The hardest moment of his 12 years in Israel, says Oleg Vahtangov, was three years ago, "when they jailed me on Tisha B'Av." Vahtangov, 37, who was born in Georgia but lacks citizenship anywhere, was summoned to a meeting at the Interior Ministry in the summer of 2003, at the end of which he was arrested. He spent nine - utterly superfluous - months in jail. Why superfluous? Because there is nowhere to deport him anyway. While in jail, he lost what little property he had acquired over a decade in the country.

He speaks without rancor about the arrest, as about the rest of his troubles. He recounts with pride that he became the leader of the foreign workers' wing in prison, saw to its order and cleanliness and even organized activities. In the same uncomplaining tone, Vahtangov says that he thinks a lot about the 13 years he lost in Israel. "I haven't had any joy in life. I have no family, I have no wife, I have no children and the years are passing. But I look forward," he says.
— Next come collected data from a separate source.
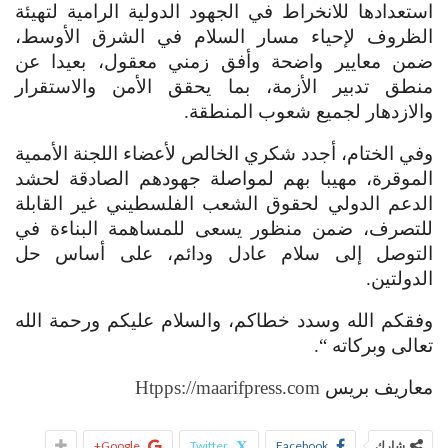
استعدادها للانخراط في الجهود الدولية الرامية لتهيئة
الظروف لإحياء مسار السلام في الشرق الأوسط،
ضمن معايير واضحة وأفق زمني معقول، بعيدا عن
منطق تدبير الأزمة، بما يحقق الأمن والاستقرار
والازدهار لجميع شعوب المنطقة.
وفي الختام، أجدد شكري الخالص لأعضاء اللجنة الأممية
الموقرة، مهيبا بهم لمواصلة جهودهم الصادقة لحشد
الدعم الدولي لحقوق الشعب الفلسطيني غير القابلة
للتصرف، ضمن منظور يسعى للمساهمة البناءة في
التوصل إلى سلام عادل ودائم، على أساس حل
الدولتين.
وفقكم الله وسدد خطاكم، والسلام عليكم ورحمة الله
تعالى وبركاته “.
معاريف بريس
Htpps://maarifpress.com
شارك
Facebook
Twitter
Google+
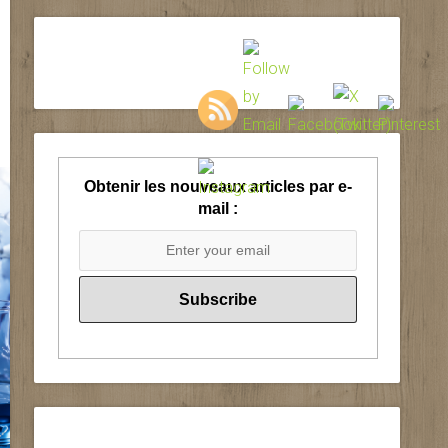
Obtenir les nouveaux articles par e-
mail :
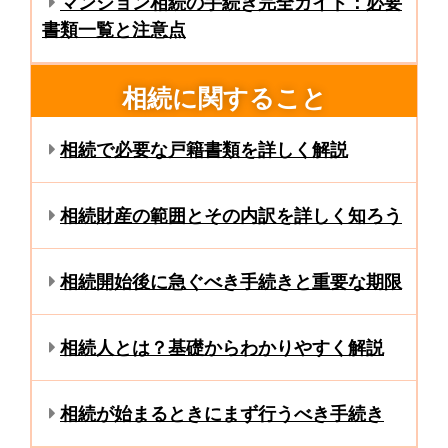
マンション相続の手続き完全ガイド：必要
書類一覧と注意点
相続に関すること
相続で必要な戸籍書類を詳しく解説
相続財産の範囲とその内訳を詳しく知ろう
相続開始後に急ぐべき手続きと重要な期限
相続人とは？基礎からわかりやすく解説
相続が始まるときにまず行うべき手続き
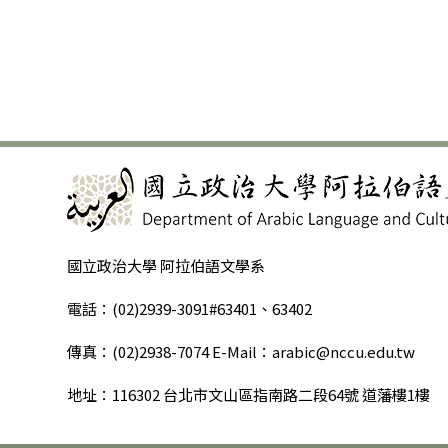
國立政治大學 阿拉伯語文學系
電話：(02)2939-3091#63401、63402
傳真：(02)2938-7074 E-Mail：arabic@nccu.edu.tw
地址：116302 台北市文山區指南路二段64號 道藩樓1樓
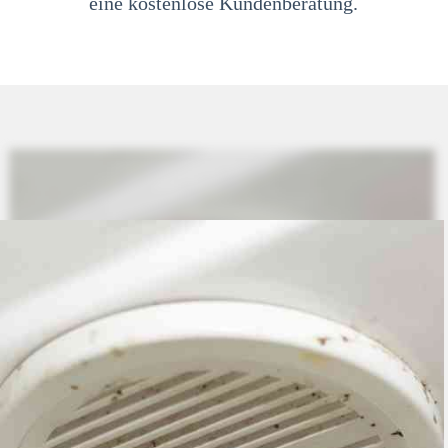
eine kostenlose Kundenberatung.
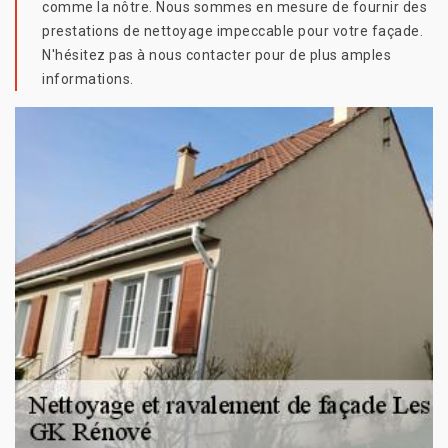
comme la nôtre. Nous sommes en mesure de fournir des
prestations de nettoyage impeccable pour votre façade.
N'hésitez pas à nous contacter pour de plus amples
informations.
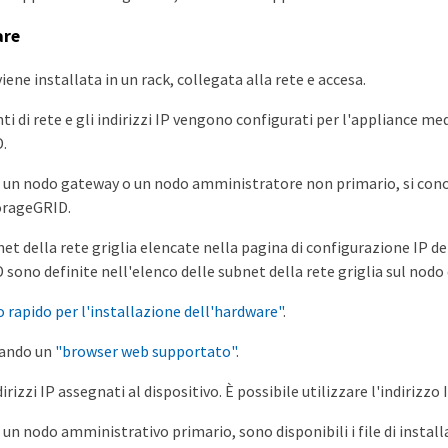
are
iene installata in un rack, collegata alla rete e accesa.
ti di rete e gli indirizzi IP vengono configurati per l'appliance m
.
la un nodo gateway o un nodo amministratore non primario, si cono
torageGRID.
net della rete griglia elencate nella pagina di configurazione IP 
sono definite nell'elenco delle subnet della rete griglia sul nod
o rapido per l'installazione dell'hardware"
.
zzando un
"browser web supportato"
.
dirizzi IP assegnati al dispositivo. È possibile utilizzare l'indiri
a un nodo amministrativo primario, sono disponibili i file di insta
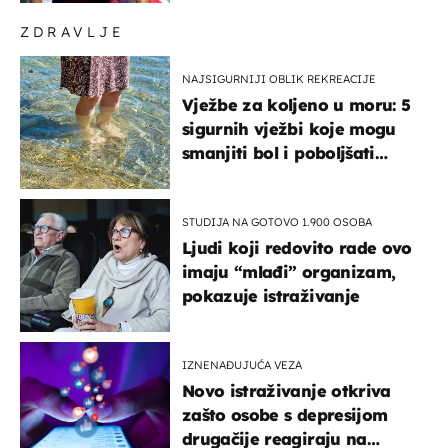
ZDRAVLJE
NAJSIGURNIJI OBLIK REKREACIJE
Vježbe za koljeno u moru: 5
sigurnih vježbi koje mogu
smanjiti bol i poboljšati
pokretljivost
STUDIJA NA GOTOVO 1.900 OSOBA
Ljudi koji redovito rade ovo
imaju “mlađi” organizam,
pokazuje istraživanje
IZNENAĐUJUĆA VEZA
Novo istraživanje otkriva
zašto osobe s depresijom
drugačije reagiraju na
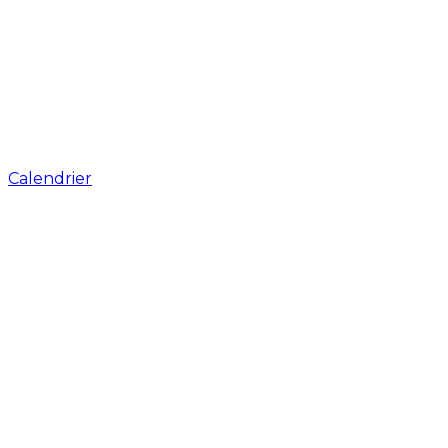
Calendrier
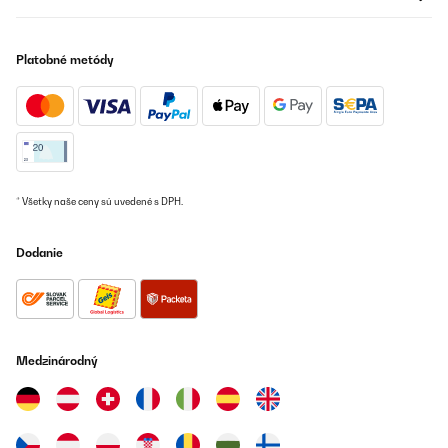
Platobné metódy
* Všetky naše ceny sú uvedené s DPH.
Dodanie
Medzinárodný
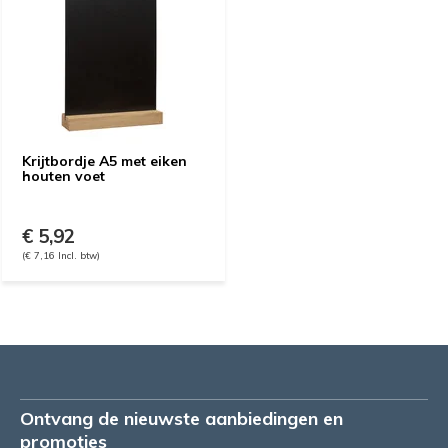
Krijtbordje A5 met eiken
houten voet
€ 5,92
(€ 7,16 Incl. btw)
Ontvang de nieuwste aanbiedingen en
promoties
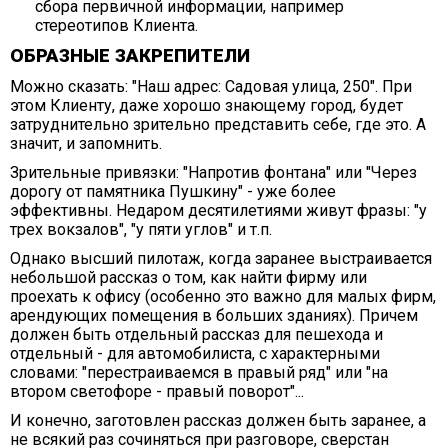
сбора первичной информации, например
стереотипов Клиента.
ОБРАЗНЫЕ ЗАКРЕПИТЕЛИ
Можно сказать: "Наш адрес: Садовая улица, 250". При
этом Клиенту, даже хорошо знающему город, будет
затруднительно зрительно представить себе, где это. А
значит, и запомнить.
Зрительные привязки: "Напротив фонтана" или "Через
дорогу от памятника Пушкину" - уже более
эффективны. Недаром десятилетиями живут фразы: "у
трех вокзалов", "у пяти углов" и т.п.
Однако высший пилотаж, когда заранее выстраивается
небольшой рассказ о том, как найти фирму или
проехать к офису (особенно это важно для малых фирм,
арендующих помещения в больших зданиях). Причем
должен быть отдельный рассказ для пешехода и
отдельный - для автомобилиста, с характерными
словами: "перестраиваемся в правый ряд" или "на
втором светофоре - правый поворот"...
И конечно, заготовлен рассказ должен быть заранее, а
не всякий раз сочиняться при разговоре, сверстан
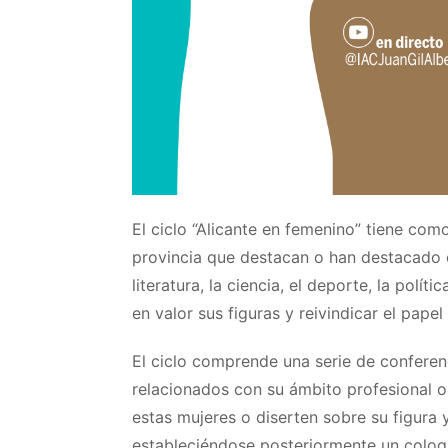
El ciclo “Alicante en femenino” tiene com
provincia que destacan o han destacado en
literatura, la ciencia, el deporte, la polít
en valor sus figuras y reivindicar el pape
El ciclo comprende una serie de conferen
relacionados con su ámbito profesional o
estas mujeres o diserten sobre su figura y
estableciéndose posteriormente un coloq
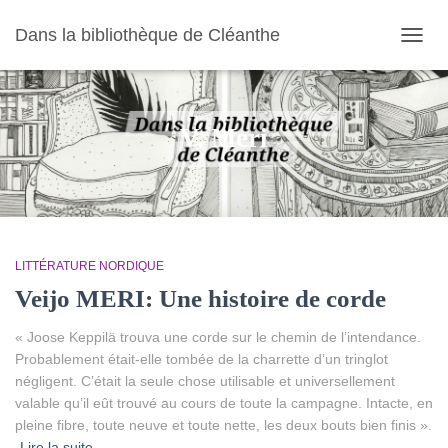
Dans la bibliothèque de Cléanthe
OUVR
LA
NAVIG
V. Meri
LITTÉRATURE NORDIQUE
Veijo MERI: Une histoire de corde
« Joose Keppilä trouva une corde sur le chemin de l’intendance.
Probablement était-elle tombée de la charrette d’un tringlot
négligent. C’était la seule chose utilisable et universellement
valable qu’il eût trouvé au cours de toute la campagne. Intacte, en
pleine fibre, toute neuve et toute nette, les deux bouts bien finis ».
Lire la suite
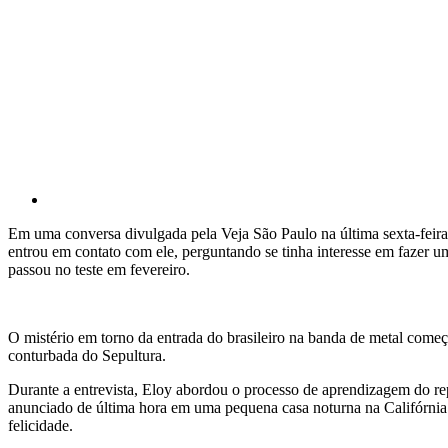
Em uma conversa divulgada pela Veja São Paulo na última sexta-feira 
entrou em contato com ele, perguntando se tinha interesse em fazer 
passou no teste em fevereiro.
O mistério em torno da entrada do brasileiro na banda de metal começ
conturbada do Sepultura.
Durante a entrevista, Eloy abordou o processo de aprendizagem do rep
anunciado de última hora em uma pequena casa noturna na Califórnia.
felicidade.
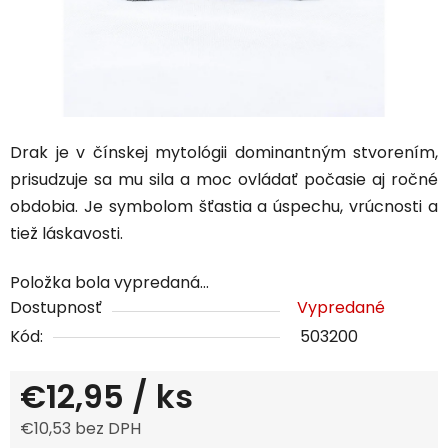
Drak je v čínskej mytológii dominantným stvorením,
prisudzuje sa mu sila a moc ovládať počasie aj ročné
obdobia. Je symbolom šťastia a úspechu, vrúcnosti a
tiež láskavosti.
Položka bola vypredaná…
Dostupnosť
Vypredané
Kód:
503200
€12,95
/ ks
€10,53 bez DPH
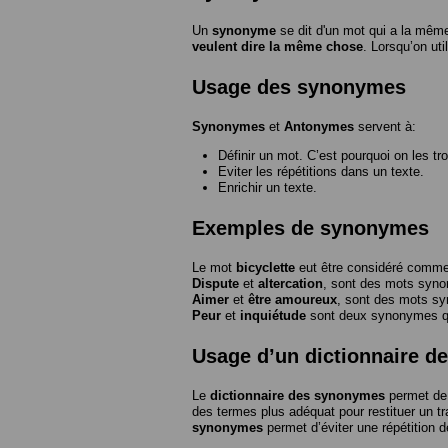
Un
synonyme
se dit d'un mot qui a la même
veulent dire la même chose
. Lorsqu’on ut
Usage des synonymes
Synonymes
et
Antonymes
servent à:
Définir un mot. C’est pourquoi on les tr
Eviter les répétitions dans un texte.
Enrichir un texte.
Exemples de synonymes
Le mot
bicyclette
eut être considéré com
Dispute
et
altercation
, sont des mots syn
Aimer
et
être amoureux
, sont des mots s
Peur
et
inquiétude
sont deux synonymes que
Usage d’un dictionnaire 
Le
dictionnaire des synonymes
permet de 
des termes plus adéquat pour restituer un trai
synonymes
permet d’éviter une répétition d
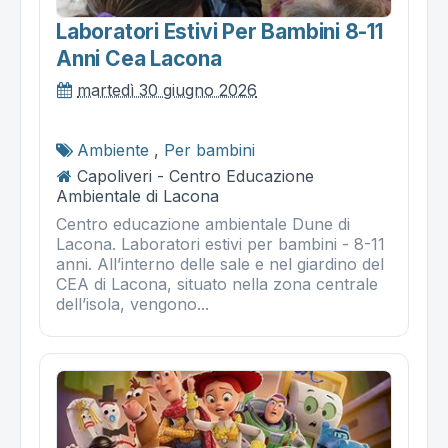
Laboratori Estivi Per Bambini 8-11
Anni Cea Lacona
martedì 30 giugno 2026
Ambiente
,
Per bambini
Capoliveri - Centro Educazione
Ambientale di Lacona
Centro educazione ambientale Dune di
Lacona. Laboratori estivi per bambini - 8-11
anni. All’interno delle sale e nel giardino del
CEA di Lacona, situato nella zona centrale
dell’isola, vengono...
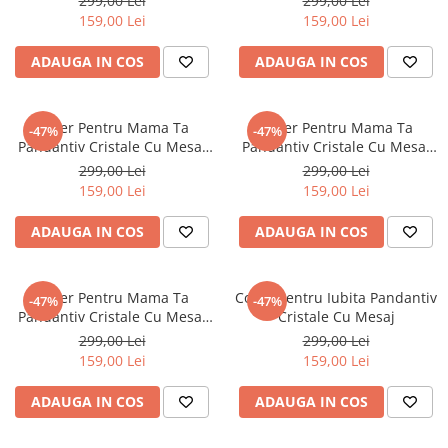
299,00 Lei
299,00 Lei
159,00 Lei
159,00 Lei
ADAUGA IN COS
ADAUGA IN COS
Colier Pentru Mama Ta
Colier Pentru Mama Ta
-47%
-47%
Pandantiv Cristale Cu Mesaj
Pandantiv Cristale Cu Mesaj
De la Fiu
De la Fiica
299,00 Lei
299,00 Lei
159,00 Lei
159,00 Lei
ADAUGA IN COS
ADAUGA IN COS
Colier Pentru Mama Ta
Colier Pentru Iubita Pandantiv
-47%
-47%
Pandantiv Cristale Cu Mesaj
Cristale Cu Mesaj
De la Fiu
299,00 Lei
299,00 Lei
159,00 Lei
159,00 Lei
ADAUGA IN COS
ADAUGA IN COS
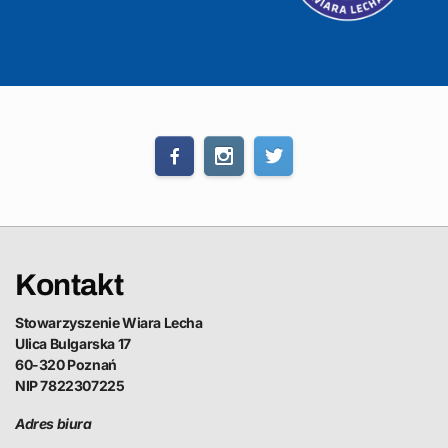
Kontakt
Stowarzyszenie Wiara Lecha
Ulica Bulgarska 17
60-320 Poznań
NIP 7822307225
Adres biura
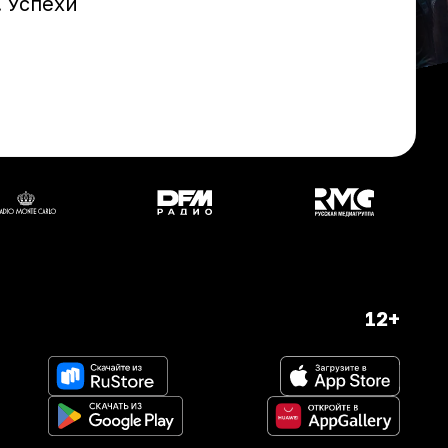
 Успехи
12+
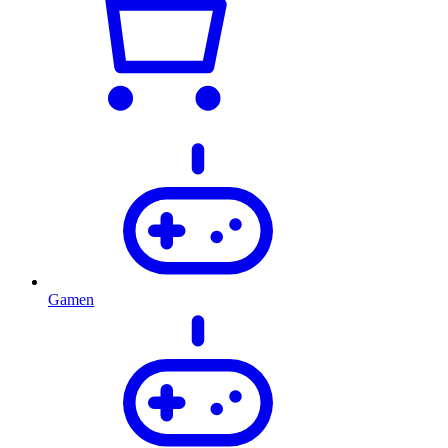
Gamen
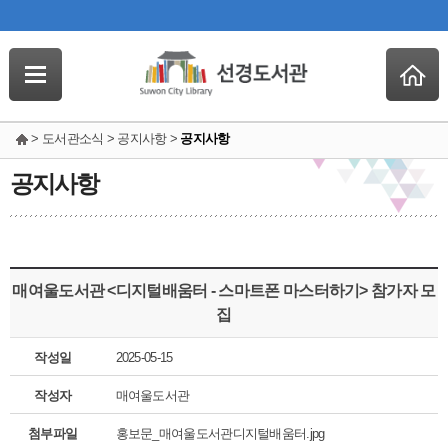
> 도서관소식 > 공지사항 >
공지사항
공지사항
매여울도서관 <디지털배움터 - 스마트폰 마스터하기> 참가자 모
집
작성일
2025-05-15
작성자
매여울도서관
첨부파일
홍보문_매여울도서관디지털배움터.jpg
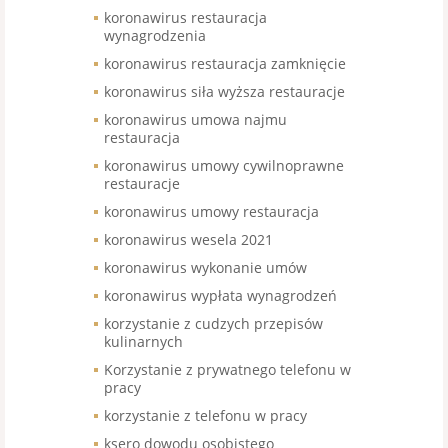
koronawirus restauracja
wynagrodzenia
koronawirus restauracja zamknięcie
koronawirus siła wyższa restauracje
koronawirus umowa najmu
restauracja
koronawirus umowy cywilnoprawne
restauracje
koronawirus umowy restauracja
koronawirus wesela 2021
koronawirus wykonanie umów
koronawirus wypłata wynagrodzeń
korzystanie z cudzych przepisów
kulinarnych
Korzystanie z prywatnego telefonu w
pracy
korzystanie z telefonu w pracy
ksero dowodu osobistego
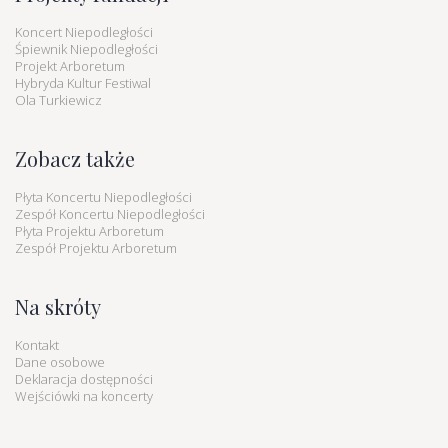
Koncert Niepodległości
Śpiewnik Niepodległości
Projekt Arboretum
Hybryda Kultur Festiwal
Ola Turkiewicz
Zobacz także
Płyta Koncertu Niepodległości
Zespół Koncertu Niepodległości
Płyta Projektu Arboretum
Zespół Projektu Arboretum
Na skróty
Kontakt
Dane osobowe
Deklaracja dostępności
Wejściówki na koncerty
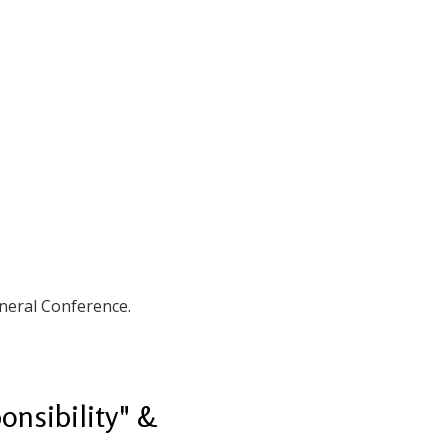
neral Conference.
onsibility" &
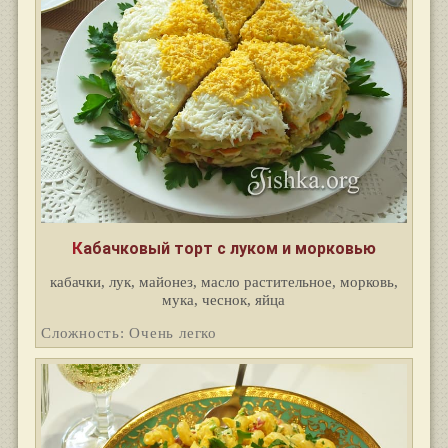
Кабачковый торт с луком и морковью
кабачки, лук, майонез, масло растительное, морковь,
мука, чеснок, яйца
Сложность: Очень легко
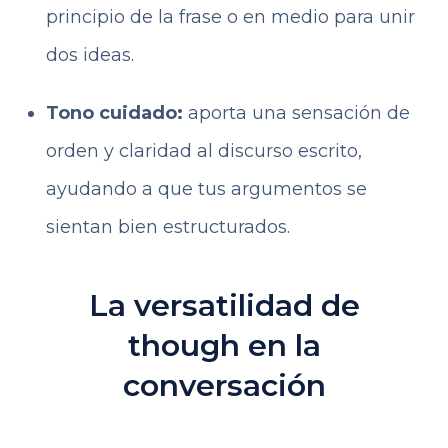
principio de la frase o en medio para unir
dos ideas.
Tono cuidado:
aporta una sensación de
orden y claridad al discurso escrito,
ayudando a que tus argumentos se
sientan bien estructurados.
La versatilidad de
though en la
conversación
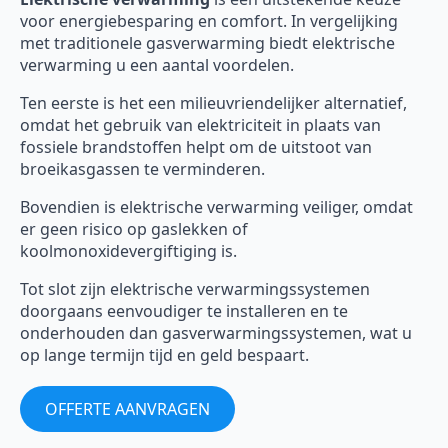
voor energiebesparing en comfort. In vergelijking
met traditionele gasverwarming biedt elektrische
verwarming u een aantal voordelen.
Ten eerste is het een milieuvriendelijker alternatief,
omdat het gebruik van elektriciteit in plaats van
fossiele brandstoffen helpt om de uitstoot van
broeikasgassen te verminderen.
Bovendien is elektrische verwarming veiliger, omdat
er geen risico op gaslekken of
koolmonoxidevergiftiging is.
Tot slot zijn elektrische verwarmingssystemen
doorgaans eenvoudiger te installeren en te
onderhouden dan gasverwarmingssystemen, wat u
op lange termijn tijd en geld bespaart.
OFFERTE AANVRAGEN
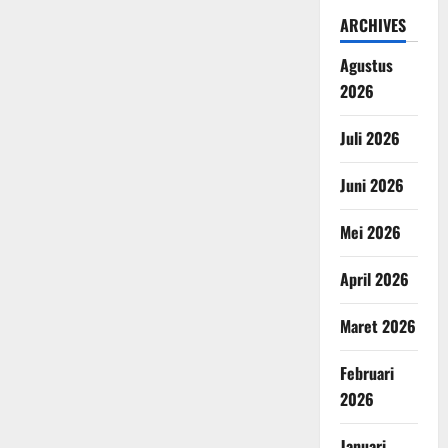
ARCHIVES
Agustus
2026
Juli 2026
Juni 2026
Mei 2026
April 2026
Maret 2026
Februari
2026
Januari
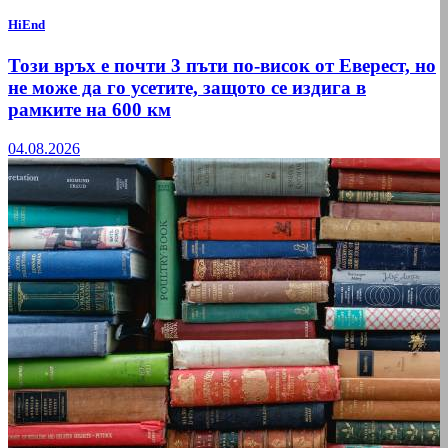
HiEnd
Този връх е почти 3 пъти по-висок от Еверест, но
не може да го усетите, защото се издига в
рамките на 600 км
04.08.2026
The reason he does not get married is that he is in love, but with an Orthodox Jew. Until he converts, he cannot be with her; so long as he has no status here, they won't let him convert. In his numerous efforts over the years to secure legal status in Israel, he did actually enter into a fictitious marriage, but it didn't last, he says, because the woman wanted to consummate the marriage. "I didn't sell my soul for paperwork," he says.

In the late 1990s he completed a conversion program in Ashdod. Since then he has lived as an observant Jew, first in Gan Yavne and now in Netanya.

The organization Refugees International estimates that there are 11 million people around the world who lack citizenship for various reasons. Vahtangov belongs to a group of people stranded by the collapse of the Soviet Union - former Soviet citizens who were not home when the new states were established, and therefore did not receive citizenship there. Nor were they granted standing anywhere else. The Office of the United Nations High Commissioner for Refugees estimates that there are several dozen such people in Israel.

When one of them is arrested, he usually spends a long time in jail, until the state is persuaded it has nowhere to deport him. Then he is released, but not given status, forcing him to support himself by working illegally. The UNHCR handles 20 such cases, but its mandate to help them is limited. Vahtangov applied to the UNHCR three years ago, but was denied refugee status because he was not being persecuted in his country of residence.

Some of the stateless people from the former Soviet Union came to Israel as immigrants. They were here when the new states were formed, so they did not get citizenship there. It later turned out that they had come to Israel using fake documents, so their Israeli citizenship was revoked. Thus they remained without any standing in the world. Such is the case, for example, of S.A., 36, from Tajikistan, who petitioned the administrative court together with Vahtangov to receive residency status in Israel.

In January 2005, Vahtangov and two other former Soviet citizens petitioned the Tel Aviv Administrative Court to compel the state to grant them permanent residency. "It is indisputable that this situation, in which people reside in Israel in limbo without any right, is unsatisfactory," wrote the judge, Dr. Amiram Binyamini, in his verdict from May 2005. But the state argued that it is working to grant the petitioners standing in their countries of origin, Georgia and Tajikistan, and requested six months. Since then nothing has changed, yet none of the petitioners has been granted standing.

This past January, the three petitioned the administrative court again. Their lawyer, Oded Feller, of the Association for Civil Rights in Israel, argued that "citizenship is an essential component in human identity and human dignity," therefore denying somebody citizenship is in effect "cruel punishment that condemns him to a life of poverty."

Feller noted that Israel has no procedure for legalizing the status of people without citizenship. He asked the court to compel the state to establish a process akin to the one for granting refugee status.